Agora reparem nisto: «É um dos grupos que mais se preocupa em elaborar reflexão sobre o seu próprio trabalho, tendo publicado até ao presente dois manifestos e um livro (sobre os 20 anos do Bando).» Ou seja: são rústicos mas não são broncos. Pasmem: 2 manifestos e 1 livro em 20 anos! Dá uma média vertiginosa de 1 manifesto e 1/2 livro de 10 em 10 anos, uma avalanche reflexiva ― Stanislavski encafuado no Vale de Barris! Os célebres manifestos do Bando, quem não os conhece? Um bando de 2 manifestos perdidos numa época que se marimba para manifestos. Olhamos para o anacronismo e ficamos em choque: então eles publicam 2 manifestos (e 1 livro) e só levam 450.000€? Oh maldita contenção!
E teatro, o Bando faz teatro? Claro. Nas pausas de abundantes livros e manifestos, garante o IA, «têm podido desenvolver aspectos de localização do teatro nos espaços naturais (uma forma de site-specific, se quiséssemos adoptar um certo jargão anglo-saxónico)». Mal se percebe, é verdade, mas fica logo claro como azeite virgem quando o IA dá o exemplo da estrondosa «realização internacional» do Bando que se chamou «Uma noite de teatro europeu no meio das oliveiras». Se podemos dizer «no meio das oliveiras», para quê os aspectos de localização que se desenvolvem, para quê adoptar em vão «um certo jargão anglo-saxónico»? O «site-specific» é lá para os saxões. Português castiço é o teatro no meio das oliveiras. Os palmelenses distinguem as duas coisas perfeitamente: pelas azeitonas que lhes caem em cima da cabeça quando vão ao Bando para ver «teatro europeu». E a moda pegou: o Berliner Ensemble vai encomendar ao Bando «Uma tarde de teatro germânico no meio das couves-galegas»!

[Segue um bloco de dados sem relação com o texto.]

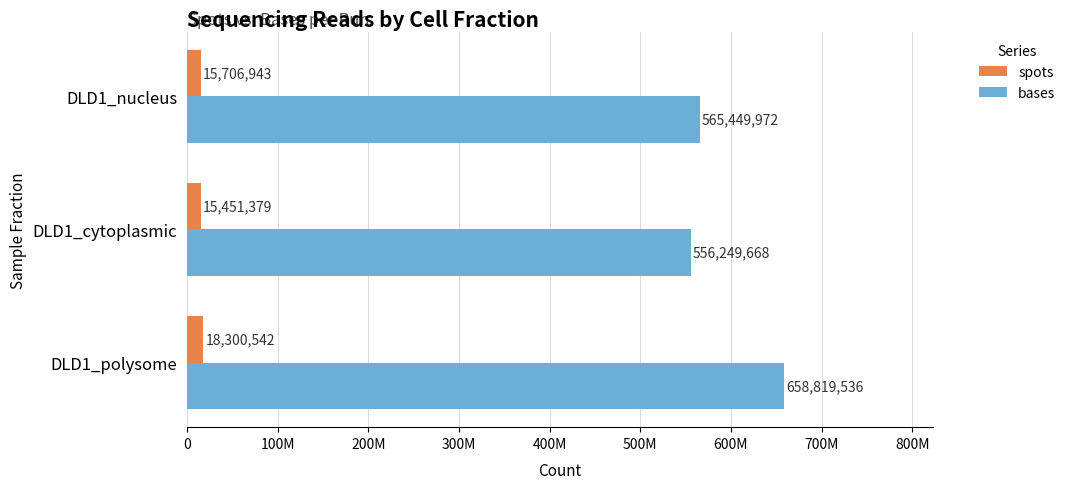

Reading left to right, what are all the values shown in this chart?

spots: 18300542	15451379	15706943
bases: 658819536	556249668	565449972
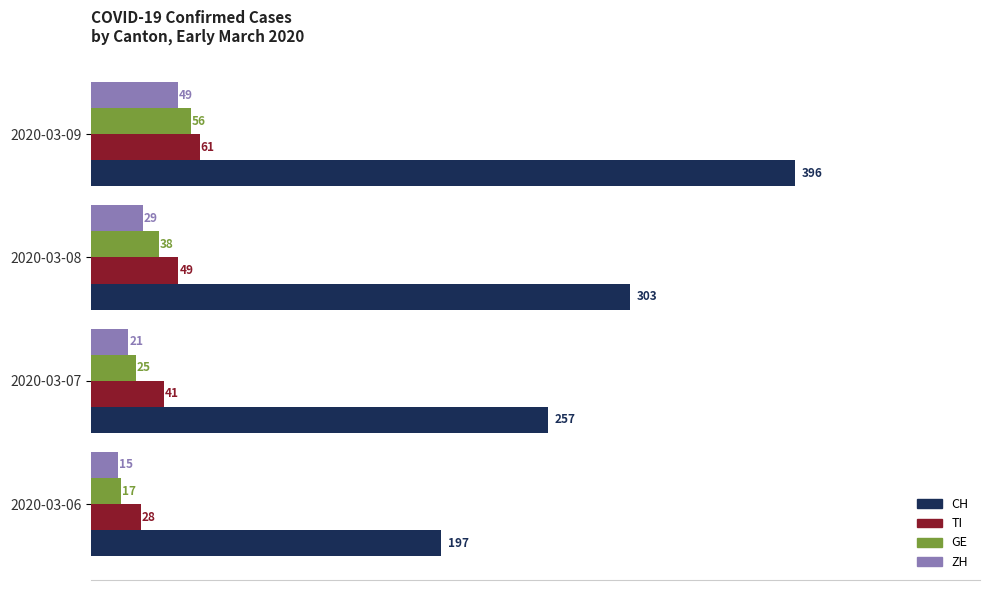

What are all the series names shown in the legend?

CH, TI, GE, ZH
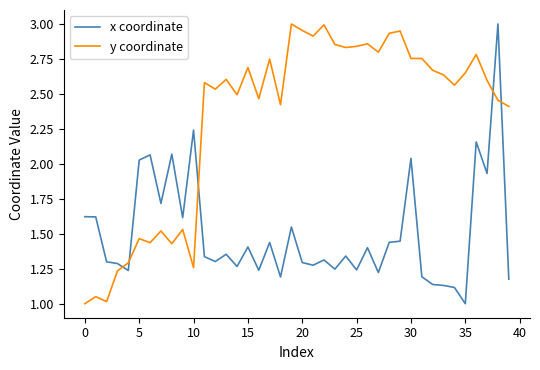

How many times do y coordinate and x coordinate cross each other?

5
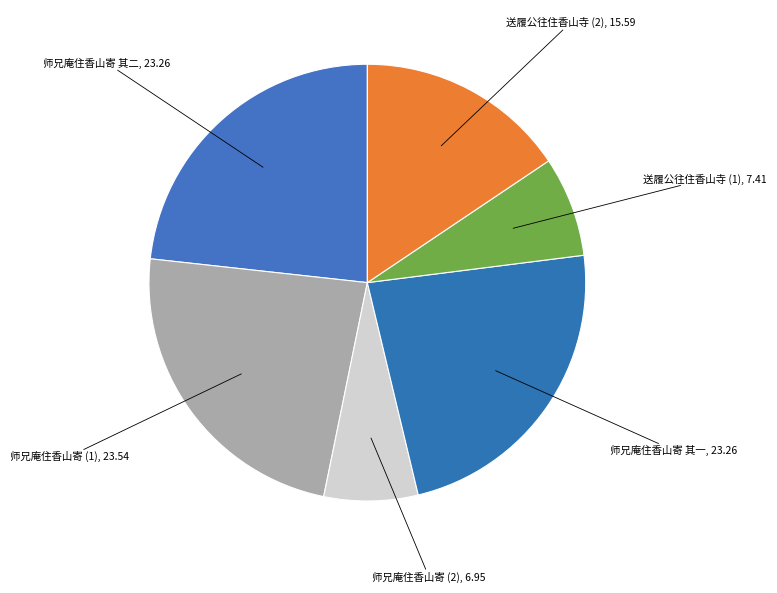

How many segments does this pie chart have?

6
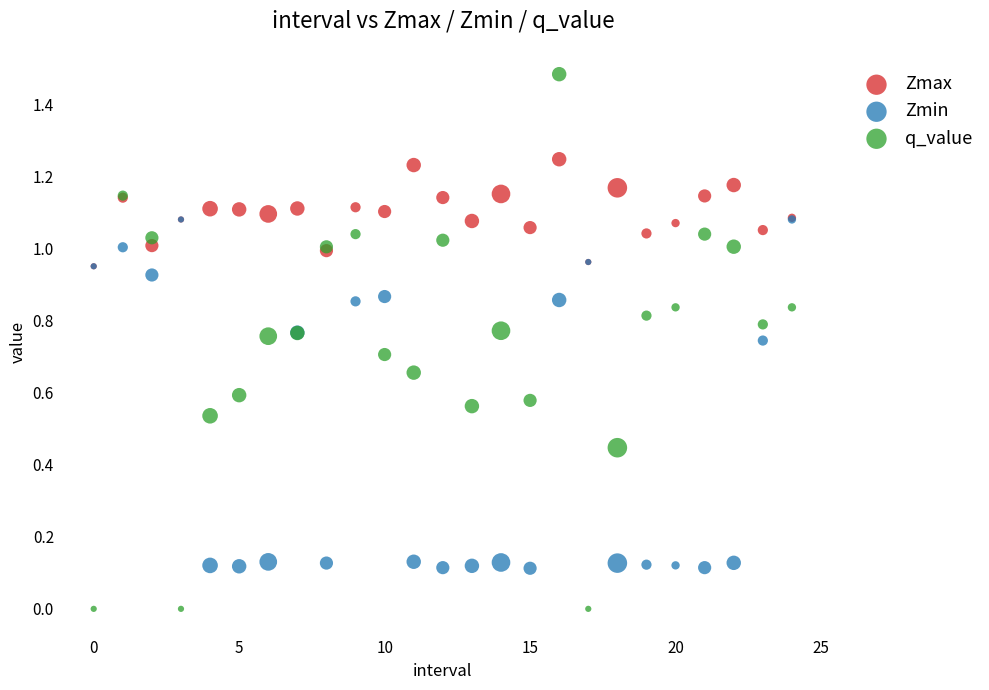

Which series has the largest Y range (max minus min)?

q_value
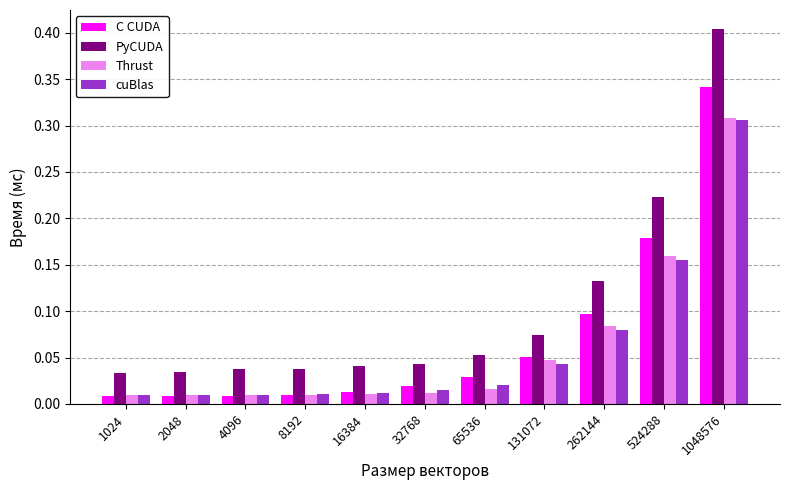

Which category has the highest value across all series?

1048576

Mas o Bando não se fica pela Europa. Atira-se ao teatro português. E escolhe autores que são o máximo da teatralidade nacional: Ramos Rosa, Torga, Teolinda Gersão, Hélia Correia, «entre outros», diz a acta. Como novidade, jurou a pés juntos ao IA que vai «encomendar a autores peças originais» (e adaptará Inês Pedrosa, mas aí não há novidade). Ora, toda a gente conhece o episódio do amigo do Brites que, um dia, lhe perguntou, à mesa do café: «Ó Brites, pá, quando é que tu te decides a fazer peças?» «Peças?! O que é isso?», perguntou perplexo o chefe do Bando. A acta do IA mostra que o amigo se deu à pachorra de lhe explicar! Lá está: temos de ser uns para os outros.
Esse anónimo sabe mais de teatro que o IA (não é difícil, valha a verdade). Só o IA é que se lembrava de achar «não apenas razoável, mas também, e sobretudo, recomendável» que o Bando reponha um espectáculo inspirado no Ensaio sobre a Cegueira. Já não basta o Saramago escrever livros? Também precisa dum Bando a fazer divulgação pelas aldeias? Das duas uma: ou este júri não joga com o baralho todo, ou a Ana Marin é do PCP!
Qual das duas hipóteses é melhor? Pensem nisso e preparem-se para a próxima acta. Um abraço, camaradas (good fellows, se quiséssemos adoptar um certo jargão anglo-saxónico)!